• [Work task]
Go through the entries below from the first line and transcribe each one exactly, ending with the line that contains "Page 9 of 14".
Content starts
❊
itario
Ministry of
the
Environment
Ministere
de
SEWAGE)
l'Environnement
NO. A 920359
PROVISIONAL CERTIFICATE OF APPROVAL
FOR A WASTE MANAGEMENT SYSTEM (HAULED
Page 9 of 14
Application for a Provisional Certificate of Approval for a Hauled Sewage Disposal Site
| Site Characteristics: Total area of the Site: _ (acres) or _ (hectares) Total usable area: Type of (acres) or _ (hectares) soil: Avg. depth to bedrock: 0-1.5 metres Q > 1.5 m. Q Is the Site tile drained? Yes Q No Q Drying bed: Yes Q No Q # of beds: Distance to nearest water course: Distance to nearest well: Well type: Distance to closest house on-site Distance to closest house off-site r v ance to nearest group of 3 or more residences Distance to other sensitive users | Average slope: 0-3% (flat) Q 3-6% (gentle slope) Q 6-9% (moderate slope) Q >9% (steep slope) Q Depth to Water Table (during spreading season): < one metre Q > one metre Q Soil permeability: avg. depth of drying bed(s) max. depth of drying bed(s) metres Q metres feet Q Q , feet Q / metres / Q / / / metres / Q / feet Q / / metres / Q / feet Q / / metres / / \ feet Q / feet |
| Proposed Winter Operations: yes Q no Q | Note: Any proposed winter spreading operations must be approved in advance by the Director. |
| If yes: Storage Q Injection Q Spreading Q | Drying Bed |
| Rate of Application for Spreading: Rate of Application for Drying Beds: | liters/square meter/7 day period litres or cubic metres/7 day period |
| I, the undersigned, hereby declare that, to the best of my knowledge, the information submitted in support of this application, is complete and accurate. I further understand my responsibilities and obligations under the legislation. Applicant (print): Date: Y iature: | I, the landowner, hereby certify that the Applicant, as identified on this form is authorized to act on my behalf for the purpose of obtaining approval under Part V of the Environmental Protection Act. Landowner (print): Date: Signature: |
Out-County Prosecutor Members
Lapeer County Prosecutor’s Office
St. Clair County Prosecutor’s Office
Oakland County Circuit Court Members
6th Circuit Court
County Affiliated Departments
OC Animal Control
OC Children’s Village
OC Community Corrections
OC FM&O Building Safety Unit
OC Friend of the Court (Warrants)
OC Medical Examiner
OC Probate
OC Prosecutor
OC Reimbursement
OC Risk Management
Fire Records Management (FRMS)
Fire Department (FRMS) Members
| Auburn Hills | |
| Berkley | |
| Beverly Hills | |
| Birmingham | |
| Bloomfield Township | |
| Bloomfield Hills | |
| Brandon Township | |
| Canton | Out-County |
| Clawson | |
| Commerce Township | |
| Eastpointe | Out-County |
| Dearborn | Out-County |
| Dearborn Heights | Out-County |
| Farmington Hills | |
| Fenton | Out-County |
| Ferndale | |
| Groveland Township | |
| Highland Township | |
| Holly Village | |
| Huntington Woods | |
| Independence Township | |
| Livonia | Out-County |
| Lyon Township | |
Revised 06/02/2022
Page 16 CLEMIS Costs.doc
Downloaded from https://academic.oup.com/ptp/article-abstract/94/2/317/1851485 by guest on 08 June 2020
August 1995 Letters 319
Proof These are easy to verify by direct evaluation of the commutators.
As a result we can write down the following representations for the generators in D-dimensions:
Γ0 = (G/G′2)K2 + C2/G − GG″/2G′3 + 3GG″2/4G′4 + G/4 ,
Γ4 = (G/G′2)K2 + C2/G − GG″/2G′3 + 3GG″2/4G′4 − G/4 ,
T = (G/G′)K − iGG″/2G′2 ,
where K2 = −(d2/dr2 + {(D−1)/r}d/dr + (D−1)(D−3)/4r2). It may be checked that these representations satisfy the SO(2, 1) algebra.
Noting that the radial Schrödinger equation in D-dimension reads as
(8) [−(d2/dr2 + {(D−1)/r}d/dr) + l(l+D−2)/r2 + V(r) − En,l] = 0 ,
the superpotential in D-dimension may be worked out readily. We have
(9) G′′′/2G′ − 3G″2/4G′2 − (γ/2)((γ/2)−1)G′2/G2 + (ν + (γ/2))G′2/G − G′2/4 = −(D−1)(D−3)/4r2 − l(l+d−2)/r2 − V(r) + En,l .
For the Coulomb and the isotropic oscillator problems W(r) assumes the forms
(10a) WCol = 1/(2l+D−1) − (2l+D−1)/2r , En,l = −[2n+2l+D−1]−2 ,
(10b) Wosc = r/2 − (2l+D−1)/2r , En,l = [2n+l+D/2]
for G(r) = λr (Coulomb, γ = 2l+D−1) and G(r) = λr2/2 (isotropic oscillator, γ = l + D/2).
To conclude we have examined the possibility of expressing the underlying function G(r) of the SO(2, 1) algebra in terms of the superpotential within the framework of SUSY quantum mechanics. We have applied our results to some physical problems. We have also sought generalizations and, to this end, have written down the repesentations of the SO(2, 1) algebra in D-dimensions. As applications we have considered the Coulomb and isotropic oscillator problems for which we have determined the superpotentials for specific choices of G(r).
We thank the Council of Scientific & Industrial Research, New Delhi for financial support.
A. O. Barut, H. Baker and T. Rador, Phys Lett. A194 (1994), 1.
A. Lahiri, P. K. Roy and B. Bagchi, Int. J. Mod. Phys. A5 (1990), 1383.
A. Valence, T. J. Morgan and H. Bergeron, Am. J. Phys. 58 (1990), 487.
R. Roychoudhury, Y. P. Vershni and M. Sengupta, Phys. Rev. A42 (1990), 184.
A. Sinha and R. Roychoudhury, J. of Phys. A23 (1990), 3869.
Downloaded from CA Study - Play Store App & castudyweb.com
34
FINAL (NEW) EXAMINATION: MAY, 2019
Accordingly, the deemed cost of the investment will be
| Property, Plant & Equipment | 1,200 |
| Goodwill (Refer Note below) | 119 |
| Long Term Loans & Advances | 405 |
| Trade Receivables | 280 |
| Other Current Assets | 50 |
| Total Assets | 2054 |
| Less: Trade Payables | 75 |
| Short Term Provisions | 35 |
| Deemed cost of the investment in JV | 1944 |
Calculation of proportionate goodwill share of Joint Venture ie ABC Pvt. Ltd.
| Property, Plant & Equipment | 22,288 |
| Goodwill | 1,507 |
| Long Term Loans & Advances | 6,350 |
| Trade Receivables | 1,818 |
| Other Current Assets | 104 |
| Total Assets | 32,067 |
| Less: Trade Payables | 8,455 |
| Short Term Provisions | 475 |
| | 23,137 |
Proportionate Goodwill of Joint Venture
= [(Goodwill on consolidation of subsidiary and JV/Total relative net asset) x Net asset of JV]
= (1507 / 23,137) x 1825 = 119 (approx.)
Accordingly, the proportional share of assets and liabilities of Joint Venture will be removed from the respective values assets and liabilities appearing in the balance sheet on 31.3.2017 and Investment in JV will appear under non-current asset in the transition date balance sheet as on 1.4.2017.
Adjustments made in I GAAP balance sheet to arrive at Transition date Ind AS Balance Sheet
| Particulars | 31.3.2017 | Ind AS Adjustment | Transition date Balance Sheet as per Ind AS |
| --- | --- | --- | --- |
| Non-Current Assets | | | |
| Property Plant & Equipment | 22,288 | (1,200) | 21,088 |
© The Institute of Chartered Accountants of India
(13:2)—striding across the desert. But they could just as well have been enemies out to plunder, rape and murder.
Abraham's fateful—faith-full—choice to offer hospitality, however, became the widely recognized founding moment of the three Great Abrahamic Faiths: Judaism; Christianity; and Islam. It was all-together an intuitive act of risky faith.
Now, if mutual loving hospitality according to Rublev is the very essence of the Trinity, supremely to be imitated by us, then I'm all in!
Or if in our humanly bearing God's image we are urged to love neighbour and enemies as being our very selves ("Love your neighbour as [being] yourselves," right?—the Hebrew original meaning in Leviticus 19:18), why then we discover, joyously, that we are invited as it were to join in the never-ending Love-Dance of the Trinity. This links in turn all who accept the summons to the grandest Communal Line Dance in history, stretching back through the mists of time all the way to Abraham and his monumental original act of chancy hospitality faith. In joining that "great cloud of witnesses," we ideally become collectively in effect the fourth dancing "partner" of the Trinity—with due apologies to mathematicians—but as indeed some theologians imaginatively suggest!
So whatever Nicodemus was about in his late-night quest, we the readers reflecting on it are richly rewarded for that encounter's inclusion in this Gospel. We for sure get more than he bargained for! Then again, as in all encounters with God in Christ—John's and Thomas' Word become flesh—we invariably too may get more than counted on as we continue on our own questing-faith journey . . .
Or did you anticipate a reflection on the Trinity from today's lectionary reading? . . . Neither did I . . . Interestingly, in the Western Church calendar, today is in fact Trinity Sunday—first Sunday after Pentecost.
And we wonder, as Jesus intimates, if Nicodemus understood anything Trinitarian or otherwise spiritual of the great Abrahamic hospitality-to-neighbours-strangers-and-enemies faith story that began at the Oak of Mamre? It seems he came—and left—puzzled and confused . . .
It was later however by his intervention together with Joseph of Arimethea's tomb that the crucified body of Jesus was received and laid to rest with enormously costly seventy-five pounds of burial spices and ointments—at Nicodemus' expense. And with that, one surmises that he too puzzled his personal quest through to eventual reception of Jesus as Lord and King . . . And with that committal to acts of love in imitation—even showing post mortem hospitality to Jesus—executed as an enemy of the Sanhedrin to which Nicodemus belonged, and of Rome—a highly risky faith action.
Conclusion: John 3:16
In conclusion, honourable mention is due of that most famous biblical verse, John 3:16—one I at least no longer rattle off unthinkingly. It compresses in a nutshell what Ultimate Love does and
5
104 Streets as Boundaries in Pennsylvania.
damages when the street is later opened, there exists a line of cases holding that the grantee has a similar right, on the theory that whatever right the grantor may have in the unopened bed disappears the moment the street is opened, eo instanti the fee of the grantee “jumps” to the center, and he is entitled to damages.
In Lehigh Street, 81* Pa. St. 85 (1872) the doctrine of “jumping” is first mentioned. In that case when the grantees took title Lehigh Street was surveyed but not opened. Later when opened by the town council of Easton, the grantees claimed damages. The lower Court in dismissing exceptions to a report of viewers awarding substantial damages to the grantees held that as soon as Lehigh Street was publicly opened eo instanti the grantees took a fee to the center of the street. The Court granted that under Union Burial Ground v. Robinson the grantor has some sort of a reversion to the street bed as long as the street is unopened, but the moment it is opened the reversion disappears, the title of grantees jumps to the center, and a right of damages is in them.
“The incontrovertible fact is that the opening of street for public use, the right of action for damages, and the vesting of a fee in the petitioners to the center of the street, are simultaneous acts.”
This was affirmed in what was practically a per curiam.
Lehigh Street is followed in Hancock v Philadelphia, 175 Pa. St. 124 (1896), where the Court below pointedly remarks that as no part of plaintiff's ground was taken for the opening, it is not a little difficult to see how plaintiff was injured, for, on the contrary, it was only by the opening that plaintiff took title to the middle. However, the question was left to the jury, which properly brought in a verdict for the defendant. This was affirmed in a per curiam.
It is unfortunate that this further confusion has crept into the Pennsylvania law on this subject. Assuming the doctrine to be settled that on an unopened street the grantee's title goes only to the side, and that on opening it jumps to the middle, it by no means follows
Content ends
• [Output for this task]
❊
itario
Ministry of
the
Environment
Ministere
de
SEWAGE)
l'Environnement
NO. A 920359
PROVISIONAL CERTIFICATE OF APPROVAL
FOR A WASTE MANAGEMENT SYSTEM (HAULED
Page 9 of 14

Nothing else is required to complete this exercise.